Et pour cela, il fallait commettre l’ultime sacrifice, quitte à trahir l’inconditionnel fan : désacraliser la figure monstrueuse de Myers. La Bête increvable vieillit, même si son aura demeure. Montrer enfin qu’il n’est qu’un homme. La figure du Mal « Carpenterien » est dépassée. C’est en cela que le film se montre bien plus sincère dans son audace. Bien sûr que l’on peut penser au ridicule Vendredi 13 : Jason va en enfer ou au chapitre final de Saw qui n’avait de conclusion que le nom (et refusant d’admettre lui-même ses qualités, un comble). Ends conduit son public hors de ses attentes et suit une toute nouvelle figure du Mal qui se transmet, se propageant à Haddonfield.
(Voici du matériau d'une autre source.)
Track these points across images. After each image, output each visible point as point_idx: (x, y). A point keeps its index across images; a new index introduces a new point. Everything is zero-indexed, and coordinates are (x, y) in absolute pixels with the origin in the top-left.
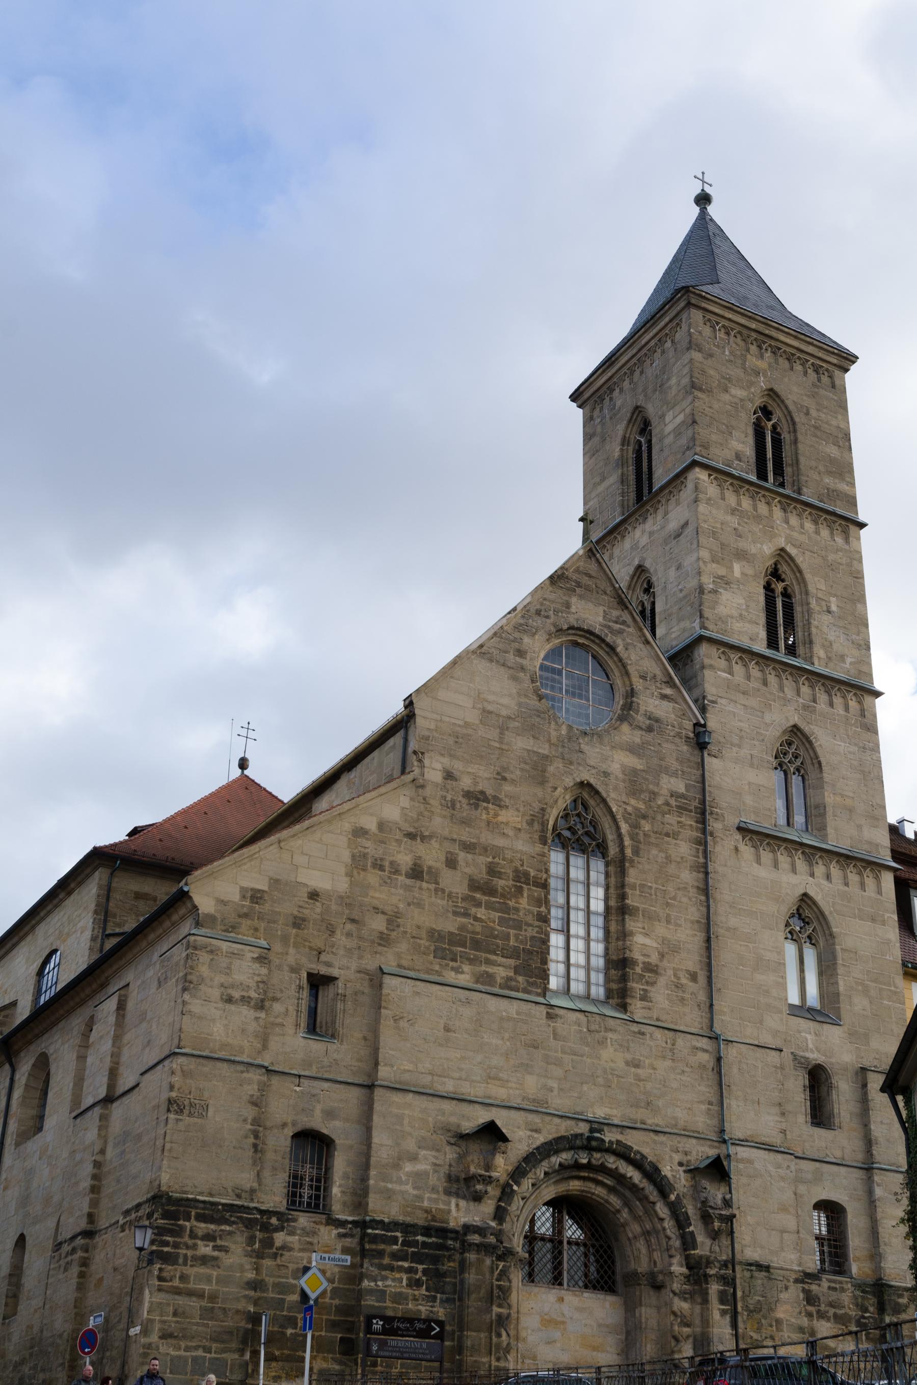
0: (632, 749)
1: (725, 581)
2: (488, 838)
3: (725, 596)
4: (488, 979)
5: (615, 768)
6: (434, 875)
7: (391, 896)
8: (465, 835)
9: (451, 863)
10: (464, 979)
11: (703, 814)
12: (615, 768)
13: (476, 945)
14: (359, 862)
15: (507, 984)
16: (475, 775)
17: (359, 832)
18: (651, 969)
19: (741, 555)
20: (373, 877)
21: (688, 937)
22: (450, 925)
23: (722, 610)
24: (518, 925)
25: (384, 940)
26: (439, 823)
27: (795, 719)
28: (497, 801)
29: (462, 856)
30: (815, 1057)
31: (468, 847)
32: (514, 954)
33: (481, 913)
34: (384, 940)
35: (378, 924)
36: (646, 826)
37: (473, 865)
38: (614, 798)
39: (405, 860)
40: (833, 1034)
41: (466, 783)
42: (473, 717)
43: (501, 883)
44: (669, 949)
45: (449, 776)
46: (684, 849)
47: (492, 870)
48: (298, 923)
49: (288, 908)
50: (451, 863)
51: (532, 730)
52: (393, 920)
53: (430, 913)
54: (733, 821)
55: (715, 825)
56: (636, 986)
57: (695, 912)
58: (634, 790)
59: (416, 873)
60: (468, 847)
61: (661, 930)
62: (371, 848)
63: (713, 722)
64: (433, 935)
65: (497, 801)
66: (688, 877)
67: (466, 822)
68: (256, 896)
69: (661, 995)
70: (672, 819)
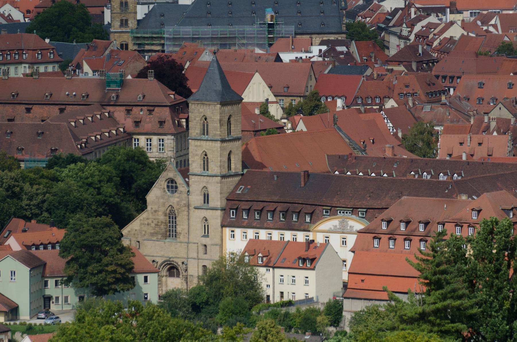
0: (178, 198)
1: (193, 161)
2: (157, 217)
3: (193, 164)
4: (158, 238)
5: (175, 201)
6: (150, 224)
7: (145, 228)
8: (154, 217)
9: (153, 222)
10: (155, 239)
11: (188, 206)
12: (175, 201)
13: (156, 233)
14: (141, 224)
15: (161, 239)
16: (155, 207)
17: (141, 220)
18: (180, 233)
19: (197, 155)
20: (143, 226)
21: (186, 227)
22: (153, 231)
23: (194, 167)
24: (162, 230)
25: (144, 235)
26: (151, 216)
27: (205, 185)
28: (158, 211)
29: (154, 221)
30: (204, 243)
31: (155, 219)
32: (161, 234)
33: (157, 229)
34: (144, 235)
35: (144, 233)
36: (180, 210)
37: (155, 222)
38: (176, 207)
39: (146, 223)
40: (207, 239)
41: (154, 209)
42: (155, 198)
43: (159, 224)
44: (183, 229)
45: (152, 208)
46: (186, 213)
47: (158, 222)
48: (134, 234)
49: (133, 232)
50: (153, 222)
51: (163, 198)
52: (146, 232)
53: (150, 230)
54: (193, 206)
55: (190, 208)
56: (178, 236)
57: (187, 223)
58: (178, 205)
59: (148, 224)
60: (155, 219)
61: (182, 227)
62: (142, 222)
63: (190, 190)
64: (151, 233)
65: (158, 211)
66: (186, 217)
67: (154, 215)
68: (129, 232)
69: (181, 237)
70: (183, 208)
Le résultat ? Maladroit, confus, parfois mal écrit et lent, mais que cette audace fait du bien !
Le traumatisme d’Haddonfield !
Considérer Halloween Ends comme un épisode aussi mauvais que Résurrection (2002) serait une monumentale erreur. L’un reste fidèle à sa thématique, l’autre brutalise la première digne conclusion de la franchise (Halloween 20 ans après), pour l’amour du pognon.
Le tueur implacable de Carpenter n’était que l’élément déclencheur de la trilogie de David Gordon Green. Il n’en a jamais été le personnage principal, bien que Kills lui ait attribué une bien trop importance sanguinaire. Sa figure du Mal s’associe à la question du traumatisme d’Haddonfield subi lors de ce soir d’Halloween au cours duquel la population a fini par sacraliser cet enfant qui assassina sa sœur sans explication. Laurie Strode (Jamie Lee Curtis) a consacré sa vie à lutter contre les traumatismes engendrés par Myers, faisant de son retour une obsession causant négligence familiale (envers Karen et Allyson) et l’amenant à être considérée comme folle aux yeux d’une ville qui fait semblant de tourner la page.
A travers Halloween (2018) et Halloween Kills (2021), la nuit sanglante fait revenir la peur et la bestialité. Michael Myers est et restera ce symbole de désespoir et de fascination tout au long de la trilogie. Et tenter de vaincre l’horreur absolue ne peut se conclure que par un échec cuisant. Halloween Kills était, certes, un film de transition dont le scénario tient sur deux lignes, mais il se révélait aussi un film sur l’échec. L’échec de vaincre le mal, l’échec de le sous-estimer, l’échec de l’auto-justice. La terreur d’Haddonfield s’est construite par ses habitants. Toutefois, si Halloween Kills ne possédait pas son lot inventif de meurtres, il serait un échec lui-même !
Le Mal se répand ce soir
Incontestablement, nous nous serions délectés de la vengeance en guise de conclusion, mais le scénario a pris un tout autre risque. Après tout, il semble que l’épisode précédent manquait de bloquer dans une impasse. Cette absence de risque aurait été un véritable gâchis. La conclusion se construit alors sur la résilience des traumatismes et du mal. Et ce mal revient par la transmission en la personne de Corey Cunningham (Rohan Campbell), désormais paria d’une ville qui a fait de lui le nouveau Michael Myers.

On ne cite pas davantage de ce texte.